SWSP5630 Introduction to Psychosocial Theory

6 points
(see Timetable)
Non-standard teaching periodUWA (Perth)Face to face
This unit examines explanatory (explaining how and why, but not necessarily how to intervene) and practice (specific instruction on how to intervene) theoretical frameworks that assist social work understanding. Social work is a profession that relies on the understanding that theory provides in order to first conceptualise a clinical presentation, formulate appropriate assessments and ultimately intervene in a case. All of these tasks typically rely heavily, although not exclusively, upon theoretical understanding and direction. This unit assists students to appreciate the ways in which a range of explanatory and practice theories, and personal and process knowledge combine to influence professional social work decision making.
Students are able to (1) develop an understanding of both the normative and pathological phases of human development of individuals and families across the life span and be aware of how these phases influence cognition, mood and behaviour; (2) develop the capacity to identify and articulate the major psychosocial theoretical paradigms taught in the program; (3) develop an understanding of mental illness; (4) develop an ability to understand and apply theoretical explanations of human behaviour to clinical situations; and (5) develop an ability to clearly and confidently communicate their ideas.
Typically this unit is assessed in the following ways: (1) examination—test of students' knowledge of theories examined in class and (2) essay—students to identify and articulate the conceptual and analytical challenges in applying theory to clinical practice.

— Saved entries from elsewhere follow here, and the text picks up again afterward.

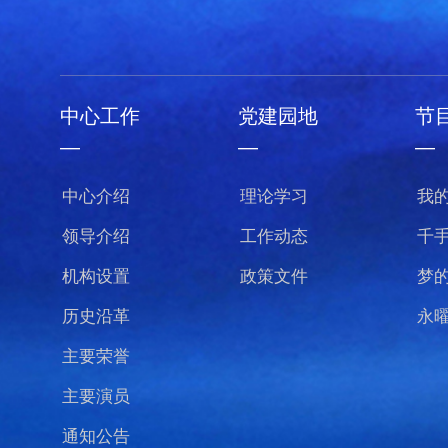
中心工作
党建园地
节
—
—
—
中心介绍
理论学习
我
领导介绍
工作动态
千
机构设置
政策文件
梦
历史沿革
永
主要荣誉
主要演员
通知公告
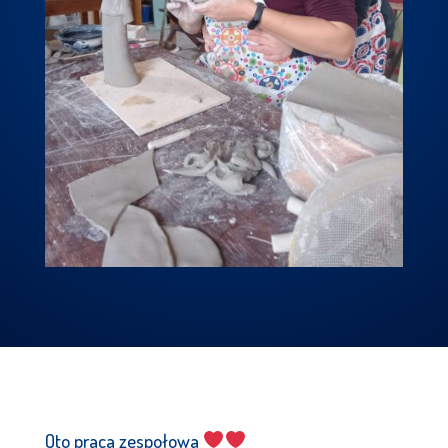
Oto praca zespołowa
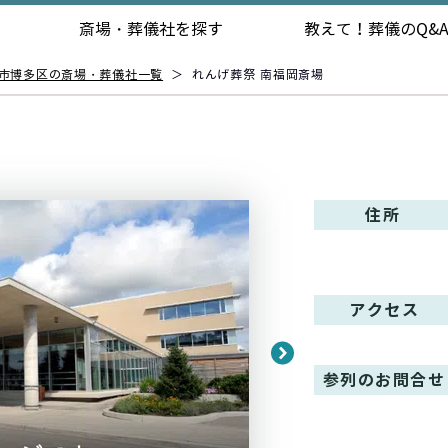
斎場・葬儀社を探す
教えて！
葬儀のQ&
市博多区の斎場・葬儀社一覧
＞
れんげ葬祭 南福岡斎場
住所
アクセス
参列のお問合せ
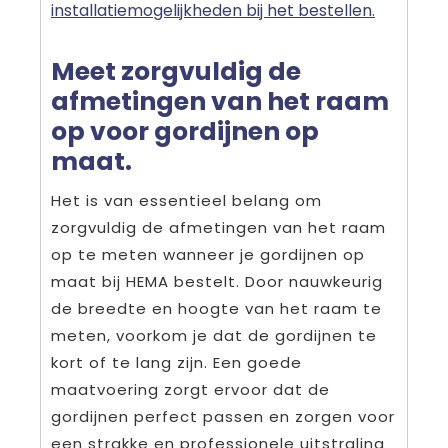
installatiemogelijkheden bij het bestellen.
Meet zorgvuldig de
afmetingen van het raam
op voor gordijnen op
maat.
Het is van essentieel belang om
zorgvuldig de afmetingen van het raam
op te meten wanneer je gordijnen op
maat bij HEMA bestelt. Door nauwkeurig
de breedte en hoogte van het raam te
meten, voorkom je dat de gordijnen te
kort of te lang zijn. Een goede
maatvoering zorgt ervoor dat de
gordijnen perfect passen en zorgen voor
een strakke en professionele uitstraling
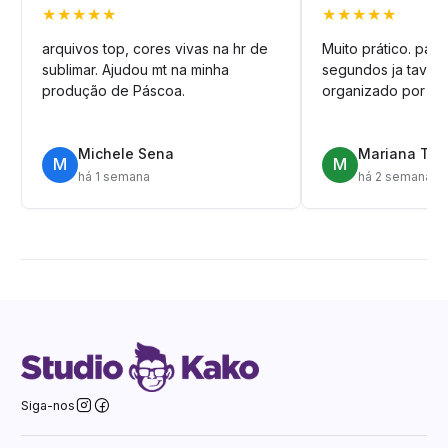
★★★★★
★★★★★
arquivos top, cores vivas na hr de
Muito prático. pag
sublimar. Ajudou mt na minha
segundos ja tava n
produção de Páscoa.
organizado por pa
Michele Sena
Mariana T.
M
M
há 1 semana
há 2 semanas
Siga-nos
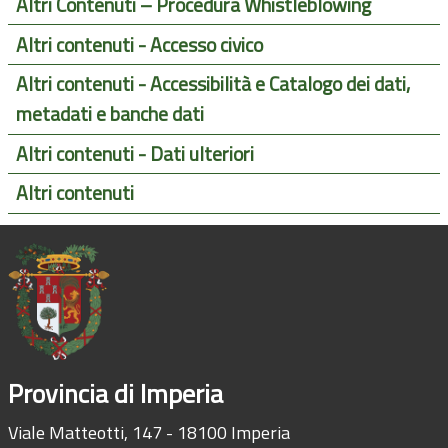
Altri Contenuti – Procedura Whistleblowing
Altri contenuti - Accesso civico
Altri contenuti - Accessibilità e Catalogo dei dati,
metadati e banche dati
Altri contenuti - Dati ulteriori
Altri contenuti
Provincia di Imperia
Viale Matteotti, 147 - 18100 Imperia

Further information is available in the unit outline.

Supplementary assessment is not available in this unit.
Unit Coordinator(s)
Dr Mark Sachmann
Contact hours
30 hours
Unit Outline
  • The availability of units in Semester 1, 2, etc. was correct at the time of publication but may be subject to change.
  • All students are responsible for identifying when they need assistance to improve their academic learning, research, English language and numeracy skills; seeking out the services and resources available to help them; and applying what they learn. Students are encouraged to register for free online support through GETSmart; to help themselves to the extensive range of resources on UWA's STUDYSmarter website; and to participate in WRITESmart and (ma+hs)Smart drop-ins and workshops.
  • Books and other material wherever listed may be subject to change. Book lists relating to 'Preliminary reading', 'Recommended reading' and 'Textbooks' are, in most cases, available at the University Co-operative Bookshop (from early January) and appropriate administrative offices for students to consult. Where texts are listed in the unit description above, an asterisk (*) indicates that the book is available in paperback.